Due pillole sul nostro rapporto con l'inglese.
Insopportabili le polemiche in ambito linguistico. Più fastidiosa di tutte quella tra anglofili ed anglofobi. Insopportabili quelli che chiamano target l'obeittivo e share la quota; inqualificabili i loro opposti, più che oppositori, che arrivano a tessere l’elogio dell’ignoranza,
quando
affermano risoluti che, parlando la bella lingua di Manzoni (proprio così
diceva quel fine, e mai troppo presto dimenticato, intellettuale di Clemente
Mastella), non sentono il bisogno di conoscerne altre. Sradicati sotto vuoto
spinto i primi; provinciali fino al midollo i secondi.
Liquidati come fessacchiotti,
quelli che nel planner hanno segnato un meeting con il loro financial advisor,
resta da dire sui moltissimi che arrivano a fare della propria ignoranza
dell’inglese (e, per solito, della matematica, della fisica e di qualunque
materia scientifica) una prova della propria superiorità intellettuale.

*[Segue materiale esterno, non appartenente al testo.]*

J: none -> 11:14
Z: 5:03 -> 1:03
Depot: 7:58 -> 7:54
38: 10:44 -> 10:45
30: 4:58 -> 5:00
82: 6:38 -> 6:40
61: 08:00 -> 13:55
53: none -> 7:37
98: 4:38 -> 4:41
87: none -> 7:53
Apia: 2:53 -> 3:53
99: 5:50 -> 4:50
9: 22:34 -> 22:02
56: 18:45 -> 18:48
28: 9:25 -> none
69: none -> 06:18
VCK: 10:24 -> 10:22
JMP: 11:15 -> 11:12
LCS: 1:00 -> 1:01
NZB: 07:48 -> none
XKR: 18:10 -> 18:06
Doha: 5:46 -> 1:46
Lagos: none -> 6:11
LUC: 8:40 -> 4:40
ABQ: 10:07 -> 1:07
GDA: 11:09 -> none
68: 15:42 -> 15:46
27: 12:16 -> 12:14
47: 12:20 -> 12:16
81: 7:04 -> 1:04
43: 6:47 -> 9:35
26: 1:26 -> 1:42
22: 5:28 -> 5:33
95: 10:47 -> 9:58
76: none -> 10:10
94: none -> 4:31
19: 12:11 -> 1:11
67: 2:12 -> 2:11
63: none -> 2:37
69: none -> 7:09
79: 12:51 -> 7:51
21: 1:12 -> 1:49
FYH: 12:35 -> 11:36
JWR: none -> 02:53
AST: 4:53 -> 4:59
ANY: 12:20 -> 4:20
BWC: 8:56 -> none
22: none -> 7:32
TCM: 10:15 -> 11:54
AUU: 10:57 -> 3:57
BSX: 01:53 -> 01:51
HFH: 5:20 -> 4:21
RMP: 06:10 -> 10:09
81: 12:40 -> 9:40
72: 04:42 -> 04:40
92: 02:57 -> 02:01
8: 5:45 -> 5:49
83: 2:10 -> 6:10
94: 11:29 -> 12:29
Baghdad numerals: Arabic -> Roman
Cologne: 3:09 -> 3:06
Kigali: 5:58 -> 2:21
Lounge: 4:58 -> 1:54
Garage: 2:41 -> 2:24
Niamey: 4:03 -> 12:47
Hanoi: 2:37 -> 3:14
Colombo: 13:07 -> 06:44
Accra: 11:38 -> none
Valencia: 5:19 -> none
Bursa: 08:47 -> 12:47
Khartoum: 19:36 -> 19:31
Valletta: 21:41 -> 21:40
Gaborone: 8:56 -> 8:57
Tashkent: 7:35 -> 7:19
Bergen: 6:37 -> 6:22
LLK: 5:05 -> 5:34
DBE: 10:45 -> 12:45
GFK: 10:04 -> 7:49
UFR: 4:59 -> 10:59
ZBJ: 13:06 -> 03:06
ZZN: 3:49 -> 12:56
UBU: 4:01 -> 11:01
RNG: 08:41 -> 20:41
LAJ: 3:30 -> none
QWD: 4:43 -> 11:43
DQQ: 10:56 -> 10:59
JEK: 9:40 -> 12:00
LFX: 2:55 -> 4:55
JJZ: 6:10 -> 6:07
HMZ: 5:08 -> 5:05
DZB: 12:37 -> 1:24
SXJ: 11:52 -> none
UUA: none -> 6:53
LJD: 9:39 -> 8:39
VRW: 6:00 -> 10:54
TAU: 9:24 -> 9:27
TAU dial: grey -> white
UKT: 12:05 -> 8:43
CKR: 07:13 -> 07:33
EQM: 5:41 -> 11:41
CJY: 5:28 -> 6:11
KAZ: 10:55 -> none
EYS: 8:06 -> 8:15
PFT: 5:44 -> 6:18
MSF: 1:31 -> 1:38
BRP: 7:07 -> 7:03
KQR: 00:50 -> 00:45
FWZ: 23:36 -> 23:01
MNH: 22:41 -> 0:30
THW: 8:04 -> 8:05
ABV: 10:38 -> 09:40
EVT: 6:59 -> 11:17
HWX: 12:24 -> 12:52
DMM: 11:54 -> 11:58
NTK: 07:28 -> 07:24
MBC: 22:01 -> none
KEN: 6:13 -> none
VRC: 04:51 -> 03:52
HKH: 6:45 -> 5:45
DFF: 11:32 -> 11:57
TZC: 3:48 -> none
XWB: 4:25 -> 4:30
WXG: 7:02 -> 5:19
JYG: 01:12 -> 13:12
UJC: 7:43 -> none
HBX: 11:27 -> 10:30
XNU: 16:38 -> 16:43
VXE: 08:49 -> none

Nelle
loro ragioni, si mescolano provincialismo, resti di propaganda fascista e
semplice stupidità: tutta quella che serve per non riuscire a capire che
l’inglese, piaccia o meno, è la lingua “veicolare” della nostra epoca. E’
permesso ignorarlo, perché non si ha avuto modo di studiarlo o perché si
ritiene che, per il proprio lavoro e stile di vita, non valga la pena di
impararlo, ma resti chiaro che così sì è esattamente nelle stesse condizioni di
un abitante dell’Impero Romano che non avesse saputo né il latino né il greco.